**Exercise description:** Continue the JavaScript kata notes from their last sentence, which describes the keys() method.

**Text provided:**
Break camelCase

Description

Complete the solution so that the function will break up camel casing, using a space between words.

My answer

function solution(string) {
  return [...string].map(function(letter) {
    return letter === letter.toUpperCase() ? letter = ` ${letter}` : letter
  }).join('')
}

Other solutions

function solution(string) {
  return(string.replace(/([A-Z])/g, ' $1'));
}

function solution(string) {
  return string.replace(/([a-z])([A-Z])/g, "$1 $2");
}

Wrap up

RegExp.$1-$9

$1, ..., $9 properties are static, they are not a property of an individual regular expression object. Instead, you always use them as RegExp.$1, ..., RegExp.$9.
The values of these properties are read-only and modified whenever successful matches are made.
The number of possible parenthesized substrings is unlimited, but the RegExp object can only hold the first nine. You can access all parenthesized substrings through the returned array's indexes.
These properties can be used in the replacement text for the String.replace method. When used this way, do not prepend them with RegExp. The example below illustrates this. When parentheses are not included in the regular expression, the script interprets $n's literally (where n is a positive integer).

Examples

var re = /(\w+)\s(\w+)/;
var str = 'John Smith';
str.replace(re, '$2, $1'); // "Smith, John"
RegExp.$1; // "John"
RegExp.$2; // "Smith"

source: mdn web docs

Multiples of 3 or 5

Description

If we list all the natural numbers below 10 that are multiples of 3 or 5, we get 3, 5, 6 and 9. The sum of these multiples is 23.
Finish the solution so that it returns the sum of all the multiples of 3 or 5 below the number passed in. Additionally, if the number is negative, return 0 (for languages that do have them).
Note: If the number is a multiple of both 3 and 5, only count it once.

My answer

function solution(number){
  let array = [];
  if (number < 0) {
    return 0;
  } else {
    for(let i = 1; i < number; i++) {
      array.push(i);
    }
    const three = array.filter(ele => ele % 3 === 0);
    const five = array.filter(ele => ele % 5 === 0);
    const result = [...new Set([...three, ...five])];
    
    return result.reduce((a,b) => a+b, 0);
  }
}

Other solutions

function solution(number){
  var sum = 0;
  
  for(var i = 1;i< number; i++){
    if(i % 3 == 0 || i % 5 == 0){
      sum += i
    }
  }
  return sum;
}

function solution(number){
  return number < 1 ? 0 : [...new Array(number).keys()].filter(n => n % 3 == 0 || n % 5 == 0).reduce((a, b) => a + b);
}

Wrap up

keys method

The keys() method returns a new Array Iterator object that contains the keys for each index in the array. It returns a new Array iterator object.

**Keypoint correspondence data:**
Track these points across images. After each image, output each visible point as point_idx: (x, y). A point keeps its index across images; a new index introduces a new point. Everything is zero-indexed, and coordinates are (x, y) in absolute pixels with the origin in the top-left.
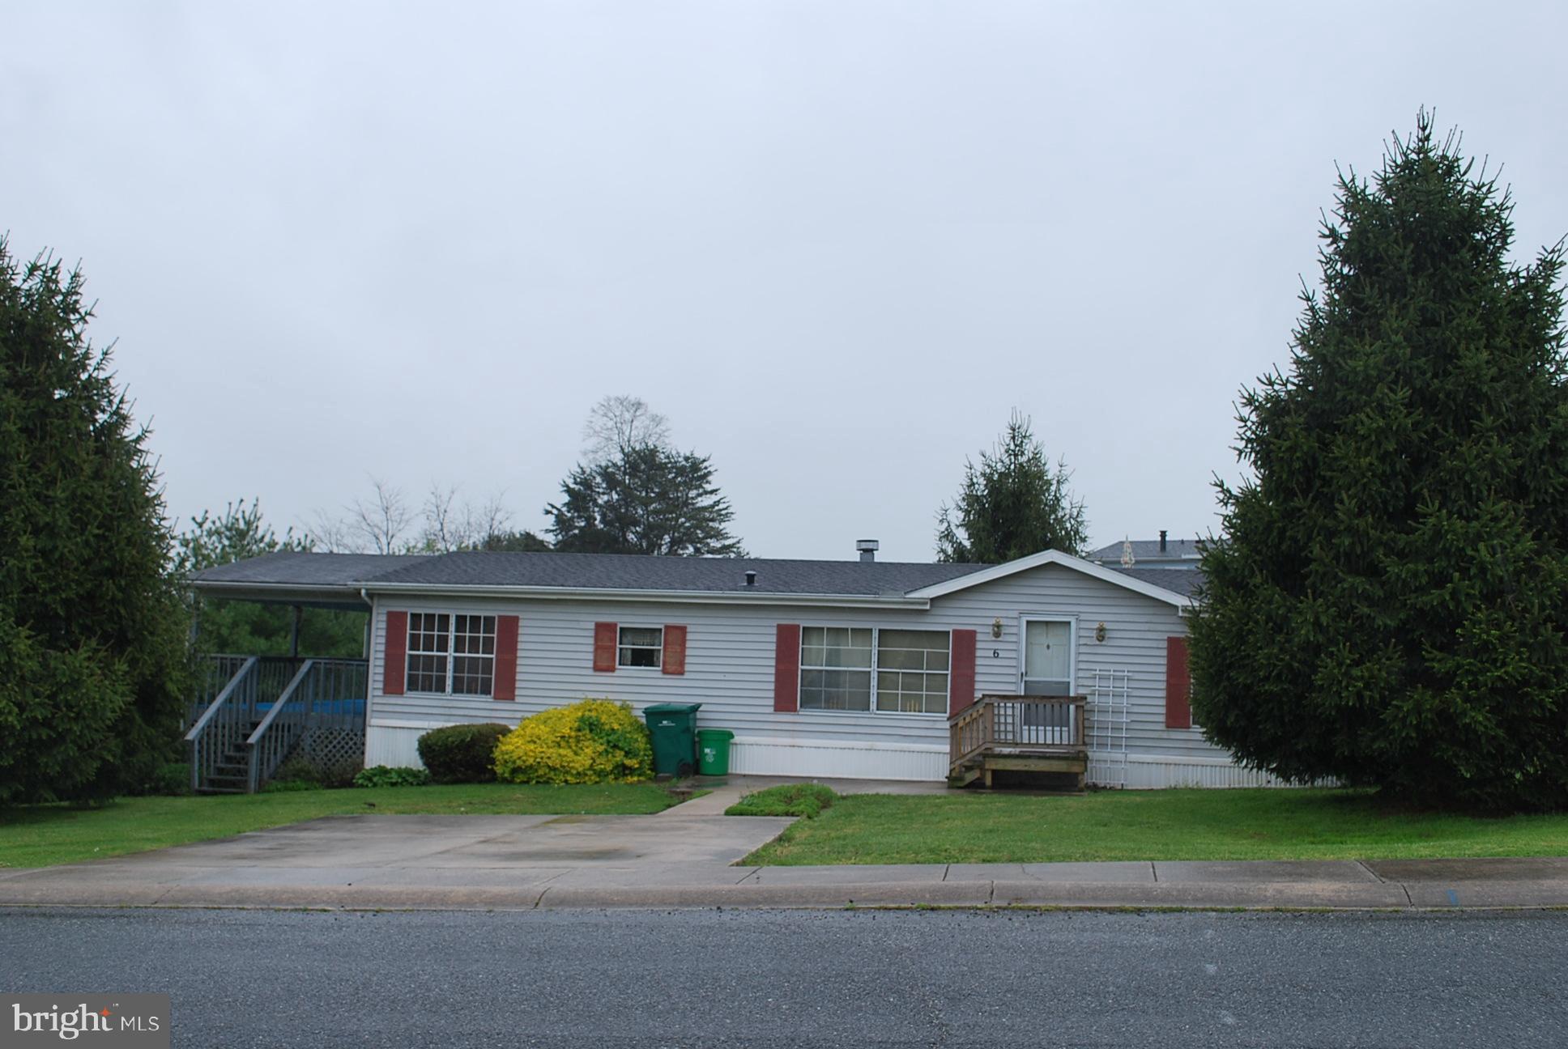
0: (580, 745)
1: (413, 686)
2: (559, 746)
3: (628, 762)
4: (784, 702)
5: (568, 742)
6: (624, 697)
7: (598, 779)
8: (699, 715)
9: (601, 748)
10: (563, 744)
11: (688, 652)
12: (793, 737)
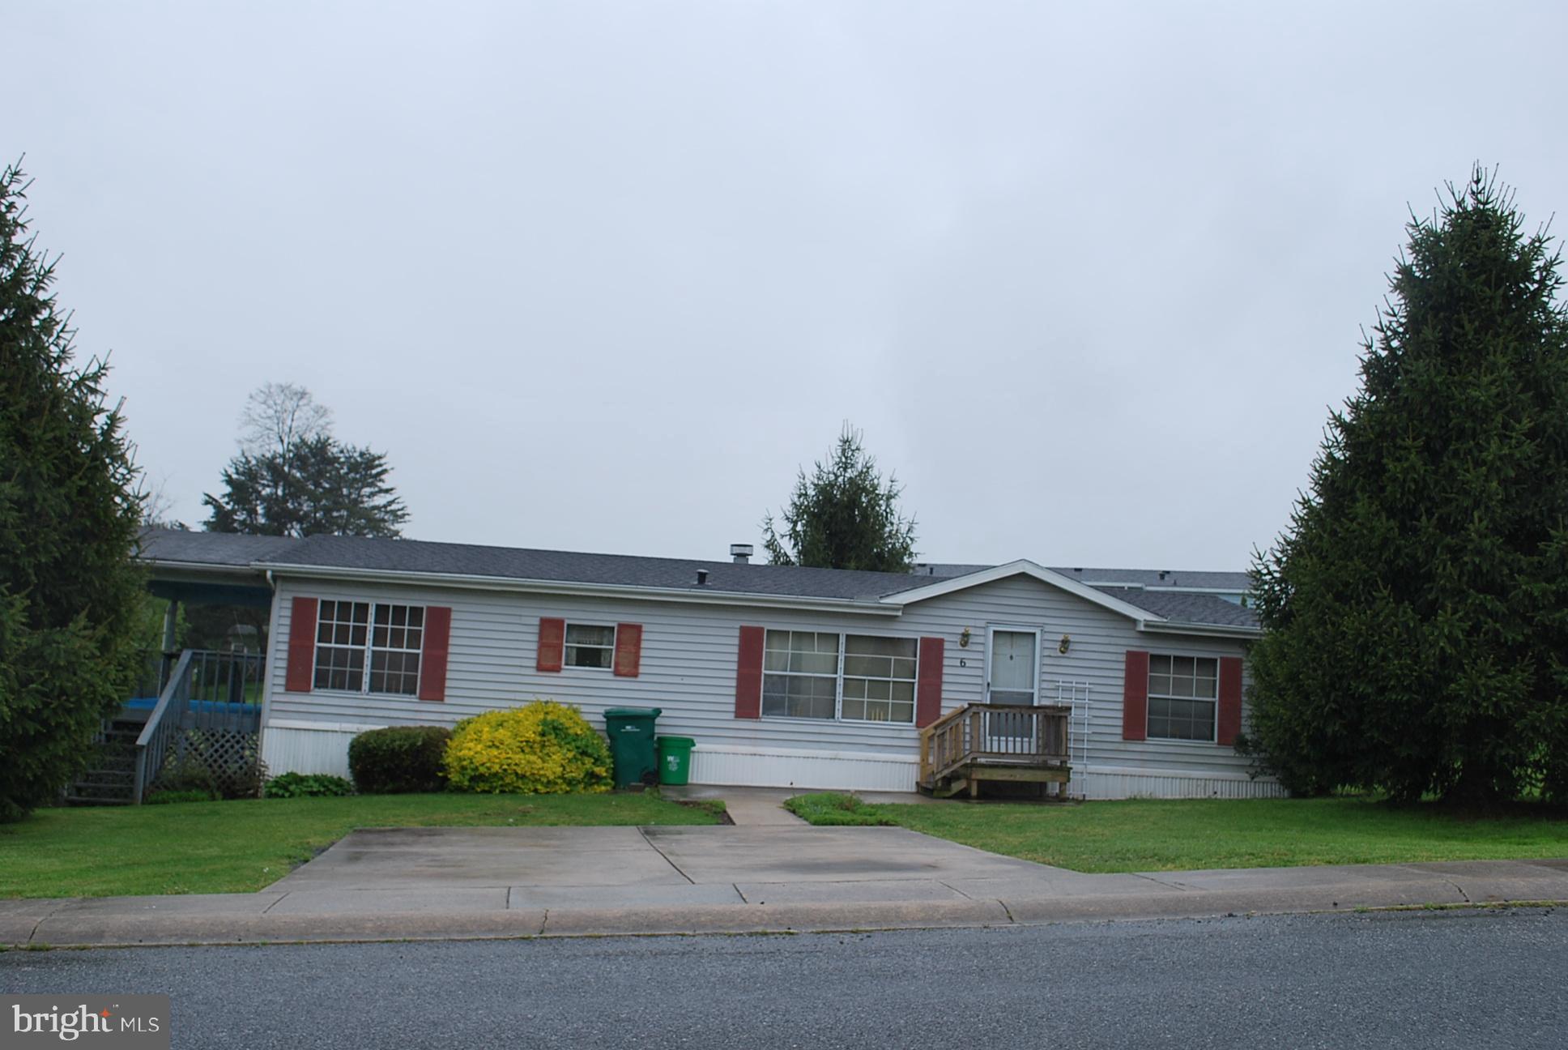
0: (545, 751)
1: (322, 682)
2: (523, 751)
3: (597, 770)
4: (746, 707)
5: (531, 747)
6: (570, 700)
7: (568, 789)
8: (658, 721)
9: (570, 755)
10: (527, 750)
11: (643, 653)
12: (754, 745)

**Response to the task:**
array.keys()

Examples

const array1 = ['a', 'b', 'c'];
const iterator = array1.keys();
for (const key of iterator) {
  console.log(key);
}
// expected output: 0
// expected output: 1
// expected output: 2

const arr = ['a', , 'c'];
const sparseKeys = Object.keys(arr);
const denseKeys = [...arr.keys()];
console.log(sparseKeys); // ['0', '2']
console.log(denseKeys);  // [0, 1, 2]

source: mdn web docs

Disemvowel Trolls

Description

Trolls are attacking your comment section!
A common way to deal with this situation is to remove all of the vowels from the trolls' comments, neutralizing the threat.
Your task is to write a function that takes a string and return a new string with all vowels removed.
For example, the string "This website is for losers LOL!" would become "Ths wbst s fr lsrs LL!".
Note: for this kata y isn't considered a vowel.

My answer

function disemvowel(str) {
  return str.replace(/[aeiou]/gi, '');
}

Other solutions

const vowels = 'aeiou';

function disemvowel(str) {
  return str
    .split('')
    .filter(letter => !vowels.includes(letter.toLowerCase()))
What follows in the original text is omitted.